Passage section start

Objective: To clarify the role of a surgical neurectomy on pain in refractory patients after conservatively treated anterior cutaneous nerve entrapment syndrome (ACNES).
Background: ACNES is hardly ever considered in the differential diagnosis of chronic abdominal pain. Treatment is usually conservative. However, symptoms are often recalcitrant.
Methods: Patients older than 18 years with a diagnosis of ACNES were randomized to undergo a neurectomy or a sham procedure via an open surgical procedure in day care. Both the patient and the principal investigator were blinded to the nature of surgery. Pain was recorded using a visual analog scale (1-100 mm) and a verbal rating scale (score 0-5; 0 = no pain, 5 = severe pain) before surgery and 6 weeks postoperatively. A reduction of at least 50% in the visual analog scale score and/or 2 points on the verbal rating scale was considered a "successful response."
Results: Forty-four patients were randomized between August 2008 and December 2010 (39 women, median age = 42 years; both groups, n = 22). In the neurectomy group, 16 patients reported a successful pain response. In contrast, significant pain reduction was obtained in 4 patients in the sham group (P = 0.001). Complications associated with surgery were hematoma (n = 5, conservative treatment), infection (antibiotic and drainage, n = 1), and worsened pain (n = 1).

Passage section end
Provided material section start

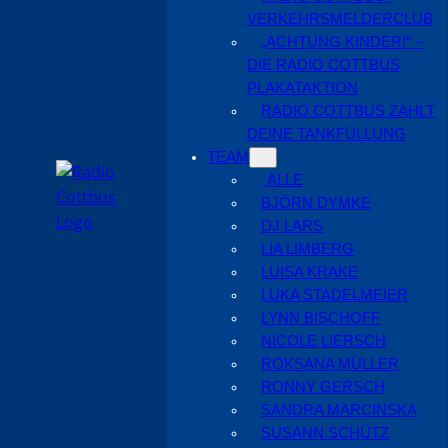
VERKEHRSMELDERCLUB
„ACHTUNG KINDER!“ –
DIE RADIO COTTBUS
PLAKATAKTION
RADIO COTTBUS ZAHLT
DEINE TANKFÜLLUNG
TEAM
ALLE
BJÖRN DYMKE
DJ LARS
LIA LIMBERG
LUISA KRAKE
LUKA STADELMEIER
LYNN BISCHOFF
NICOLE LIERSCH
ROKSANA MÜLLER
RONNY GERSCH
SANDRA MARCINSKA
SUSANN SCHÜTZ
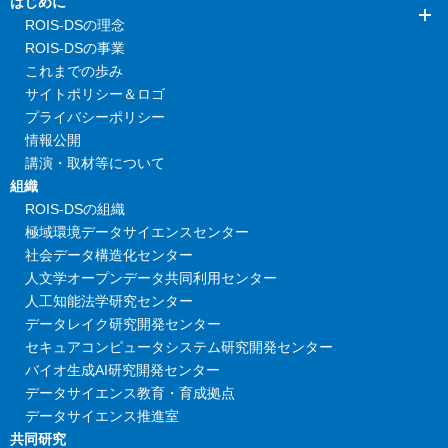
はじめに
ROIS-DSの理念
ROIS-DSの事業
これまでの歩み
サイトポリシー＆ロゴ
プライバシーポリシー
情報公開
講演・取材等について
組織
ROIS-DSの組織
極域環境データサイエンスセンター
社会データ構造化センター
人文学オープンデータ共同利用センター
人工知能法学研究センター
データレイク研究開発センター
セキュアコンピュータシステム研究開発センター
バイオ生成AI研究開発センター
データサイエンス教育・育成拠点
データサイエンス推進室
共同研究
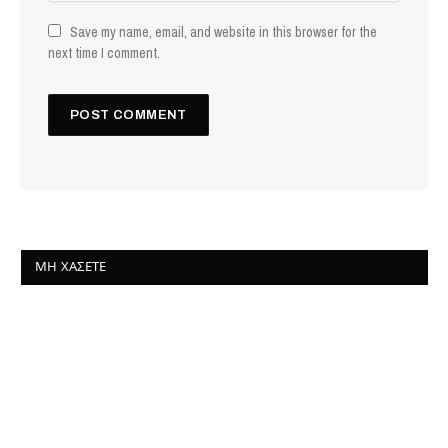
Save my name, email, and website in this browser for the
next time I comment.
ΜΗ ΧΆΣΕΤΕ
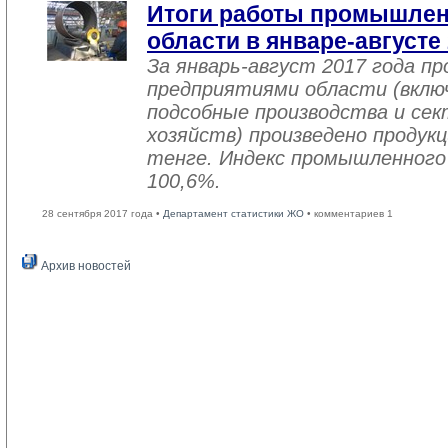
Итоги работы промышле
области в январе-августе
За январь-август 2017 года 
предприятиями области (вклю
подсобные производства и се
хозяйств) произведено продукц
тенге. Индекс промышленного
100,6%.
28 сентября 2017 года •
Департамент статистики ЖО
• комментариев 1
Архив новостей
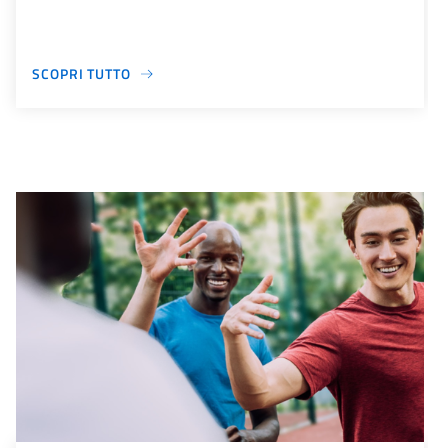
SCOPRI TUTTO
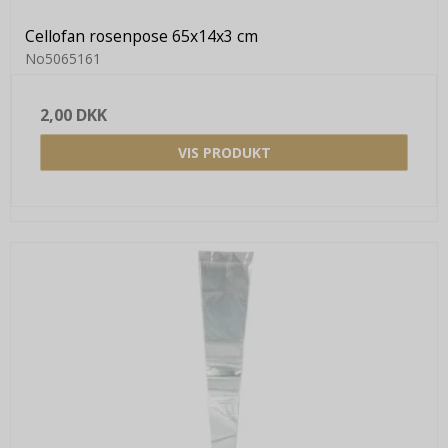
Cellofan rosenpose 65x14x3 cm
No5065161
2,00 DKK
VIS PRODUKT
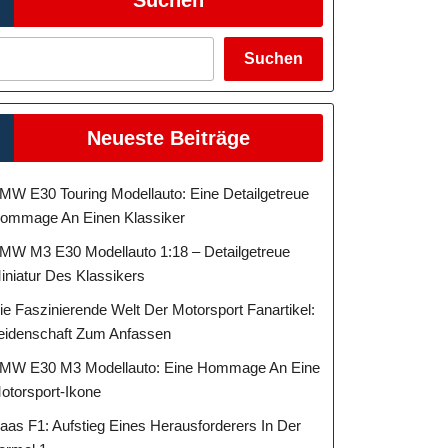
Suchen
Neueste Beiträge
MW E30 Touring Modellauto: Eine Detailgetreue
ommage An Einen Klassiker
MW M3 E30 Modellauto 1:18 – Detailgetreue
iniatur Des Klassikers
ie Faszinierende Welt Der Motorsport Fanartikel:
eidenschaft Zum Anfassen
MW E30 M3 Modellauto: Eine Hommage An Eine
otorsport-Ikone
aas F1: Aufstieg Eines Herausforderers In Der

Provided material section end

What you will do:
Retype the whole ACNES neurectomy trial abstract word for word.

The answer:
Objective: To clarify the role of a surgical neurectomy on pain in refractory patients after conservatively treated anterior cutaneous nerve entrapment syndrome (ACNES).
Background: ACNES is hardly ever considered in the differential diagnosis of chronic abdominal pain. Treatment is usually conservative. However, symptoms are often recalcitrant.
Methods: Patients older than 18 years with a diagnosis of ACNES were randomized to undergo a neurectomy or a sham procedure via an open surgical procedure in day care. Both the patient and the principal investigator were blinded to the nature of surgery. Pain was recorded using a visual analog scale (1-100 mm) and a verbal rating scale (score 0-5; 0 = no pain, 5 = severe pain) before surgery and 6 weeks postoperatively. A reduction of at least 50% in the visual analog scale score and/or 2 points on the verbal rating scale was considered a "successful response."
Results: Forty-four patients were randomized between August 2008 and December 2010 (39 women, median age = 42 years; both groups, n = 22). In the neurectomy group, 16 patients reported a successful pain response. In contrast, significant pain reduction was obtained in 4 patients in the sham group (P = 0.001). Complications associated with surgery were hematoma (n = 5, conservative treatment), infection (antibiotic and drainage, n = 1), and worsened pain (n = 1).